In other words, Dickson said, Mattel reframed the conversation without reinventing the brand. Plus, because moms were becoming increasingly critical of Barbie, Mattel sought to engage them in a conversation about what Barbie is really about and what the value is of girls’ play with Barbie and – again — “reframed the conversation delicately without reinventing the brand” thanks to some help from this Imagine the Possibilities video that ends with the lines, “When a girl plays with Barbie, she imagines everything she can become,” and, “You can be anything.”
To date, it has nearly 21 million views on YouTube alone, but, per Dickson’s figures, it’s 50 million views overall with 500 million engagements.
‘Mattel’s silence was perceived as resistance.’
“Barbie’s figure [became] a source of controversy and Mattel’s silence was perceived as resistance,” Dickson said.
“Mattel understood and sympathized with moms, but our fear of making a mistake and messing up the most popular toy ever led to inaction. But research and data, including many, many conversations with kids and moms, led to insights, which lead to action.” That also included the release of more body shapes such as curvy, tall, and petite joining the original doll in January 2016. “Its cultural significance warranted a Time Magazine cover story and a vast amount of coverage, including millions of exchanges…and that’s content money just can’t buy,” Dickson said. “Bold decisions sparked cultural conversation and Barbie and Mattel are leading once again.”

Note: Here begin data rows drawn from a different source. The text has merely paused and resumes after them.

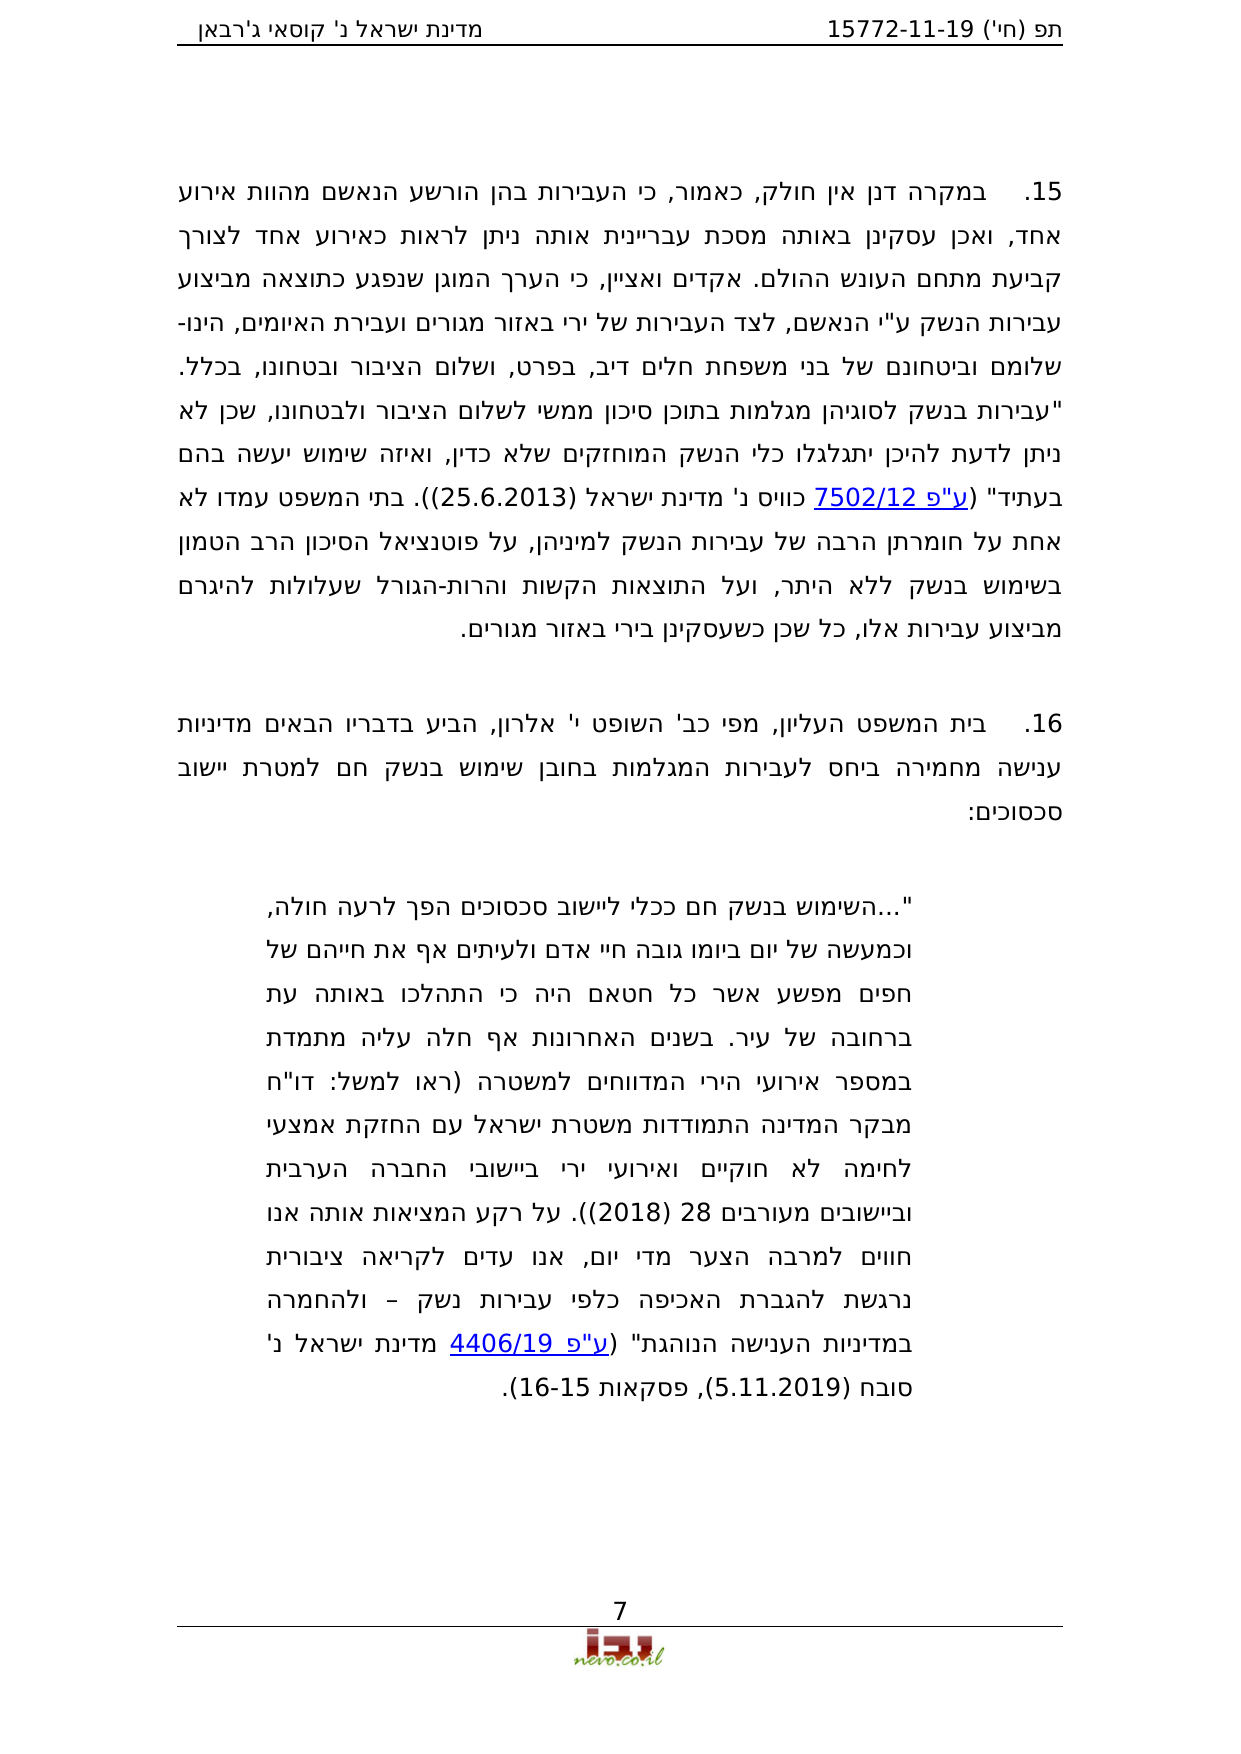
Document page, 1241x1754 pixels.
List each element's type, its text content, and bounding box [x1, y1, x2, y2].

text "...השימוש בנשק חם ככלי ליישוב סכסוכים הפך לרעה חולה, וכמעשה של יום ביומו גובה חיי אדם ולעיתים אף את חייהם של חפים מפשע אשר כל חטאם היה כי התהלכו באותה עת ברחובה של עיר. בשנים האחרונות אף חלה עליה מתמדת במספר אירועי הירי המדווחים למשטרה (ראו למשל: דו"ח מבקר המדינה התמודדות משטרת ישראל עם החזקת אמצעי לחימה לא חוקיים ואירועי ירי ביישובי החברה הערבית וביישובים מעורבים 28 (2018)). על רקע המציאות אותה אנו חווים למרבה הצער מדי יום, אנו עדים לקריאה ציבורית נרגשת להגברת האכיפה כלפי עבירות נשק – ולהחמרה במדיניות הענישה הנוהגת" (ע"פ 4406/19 מדינת ישראל נ' סובח (5.11.2019), פסקאות 16-15). [266, 892, 913, 1402]
text 16. בית המשפט העליון, מפי כב' השופט י' אלרון, הביע בדבריו הבאים מדיניות ענישה מחמירה ביחס לעבירות המגלמות בחובן שימוש בנשק חם למטרת יישוב סכסוכים: [177, 709, 1063, 826]
picture [574, 1628, 666, 1667]
text 15. במקרה דנן אין חולק, כאמור, כי העבירות בהן הורשע הנאשם מהוות אירוע אחד, ואכן עסקינן באותה מסכת עבריינית אותה ניתן לראות כאירוע אחד לצורך קביעת מתחם העונש ההולם. אקדים ואציין, כי הערך המוגן שנפגע כתוצאה מביצוע עבירות הנשק ע"י הנאשם, לצד העבירות של ירי באזור מגורים ועבירת האיומים, הינו- שלומם וביטחונם של בני משפחת חלים דיב, בפרט, ושלום הציבור ובטחונו, בכלל. "עבירות בנשק לסוגיהן מגלמות בתוכן סיכון ממשי לשלום הציבור ולבטחונו, שכן לא ניתן לדעת להיכן יתגלגלו כלי הנשק המוחזקים שלא כדין, ואיזה שימוש יעשה בהם בעתיד" (ע"פ 7502/12 ‏כוויס נ' מדינת ישראל (25.6.2013)). בתי המשפט עמדו לא אחת על חומרתן הרבה של עבירות הנשק למיניהן, על פוטנציאל הסיכון הרב הטמון בשימוש בנשק ללא היתר, ועל התוצאות הקשות והרות-הגורל שעלולות להיגרם מביצוע עבירות אלו, כל שכן כשעסקינן בירי באזור מגורים. [177, 177, 1063, 644]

‘We’re re-establishing ourselves as a creations company that inspires the wonder of childhood.’
Now Mattel is applying this reinvention formula to other brands, such as Fisher-Price, Thomas and Friends, Bob the Builder, Polly Pocket and Barney to “accelerate every brand and create new culture at Mattel,” Dickson said. For example, thanks to a partnership with Google, Mattel’s 3D View-Master has been updated as a virtual reality device that works with Google Cardboard. “It took kids anywhere around the world. If there was ever a brand for VR, this is it,” Dickson said.
“And we’ve partnered with Google to reinvent it as a state-of-the-art learning tool.” And Thingmaker, which originally let kids make their own toys by pouring plastic into molds, has been reinvented as a 3D printer. “We had a brand ahead of its time,” Dickson said. “Working with Autodesk, Thingmaker is now a 3D-printing machine that allows kids to create and print a range of individual toys.” Then there’s Hot Wheels, which Dickson described as “an amazing successful brand for almost 50 years” that is now incorporating pop culture, like “Star Wars”. “We see a lot more partnerships, but that’s only part of the Hot Wheels story,” Dickson said.
“We’re encouraging boys to be more imaginative and inviting them to create new toys. We used to be very prescriptive about how to set up [Hot Wheels], but now we encourage them to do it on their own.” That includes efforts like Track Wars, Hot Hacks and Hot Wheels Labs. However, when it comes to core brands like Barbie, continuous reinvention is key, he added. “These are a few examples of how we’re changing the fundamentals of Mattel into a fast-paced democracy of ideas with brilliance throughout the organization,” Dickson said.
“What’s the next big leap? Most of our plans are secret, but we’re re-establishing ourselves as a creations company that inspires the wonder of childhood. We’re not just a toy company, but an original creations company instilling purpose into [our brands].”